■ Work to be completed
Copy exactly, beginning with the line holding "435 461 2.27" and ending with the final line of the data beneath this task; copy nothing else, and leave out every picture.

■ Record excerpts
****

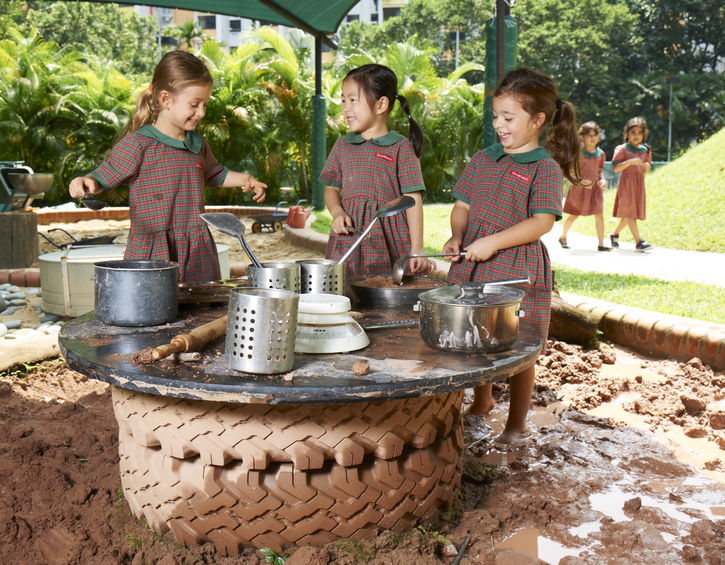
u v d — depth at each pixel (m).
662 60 49.00
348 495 2.08
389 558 2.07
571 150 3.25
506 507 2.51
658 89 44.59
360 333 2.22
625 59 48.34
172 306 2.42
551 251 9.12
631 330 4.57
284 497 2.05
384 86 3.50
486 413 3.56
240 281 3.06
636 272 7.30
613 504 2.58
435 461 2.27
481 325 2.12
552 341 4.54
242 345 1.91
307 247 8.78
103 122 18.48
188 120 3.31
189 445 2.06
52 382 3.83
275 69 19.88
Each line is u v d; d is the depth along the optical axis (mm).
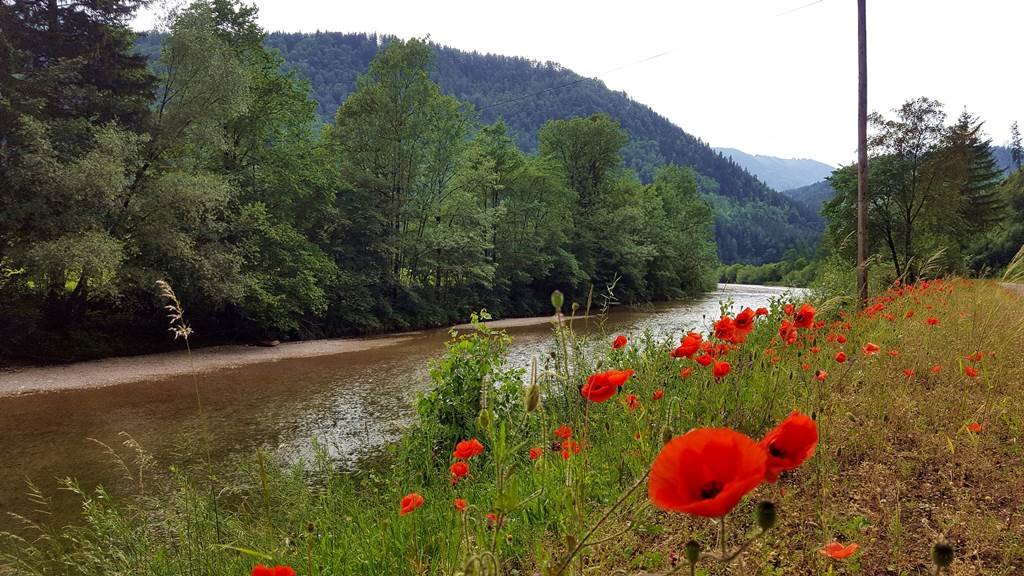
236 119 22297
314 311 23141
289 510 3914
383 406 11023
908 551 2197
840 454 3217
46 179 15102
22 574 4184
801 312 3234
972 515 2443
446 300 33219
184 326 2961
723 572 2094
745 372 3932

****

■ Answer box
435 461 2.27
481 325 2.12
552 341 4.54
242 345 1.91
307 247 8.78
103 122 18.48
188 120 3.31
189 445 2.06
52 382 3.83
275 69 19.88
Each line is u v d; d is the depth along the optical axis (mm).
236 119 22297
314 311 23141
289 510 3914
383 406 11023
908 551 2197
840 454 3217
46 179 15102
22 574 4184
801 312 3234
972 515 2443
446 300 33219
184 326 2961
723 572 2094
745 372 3932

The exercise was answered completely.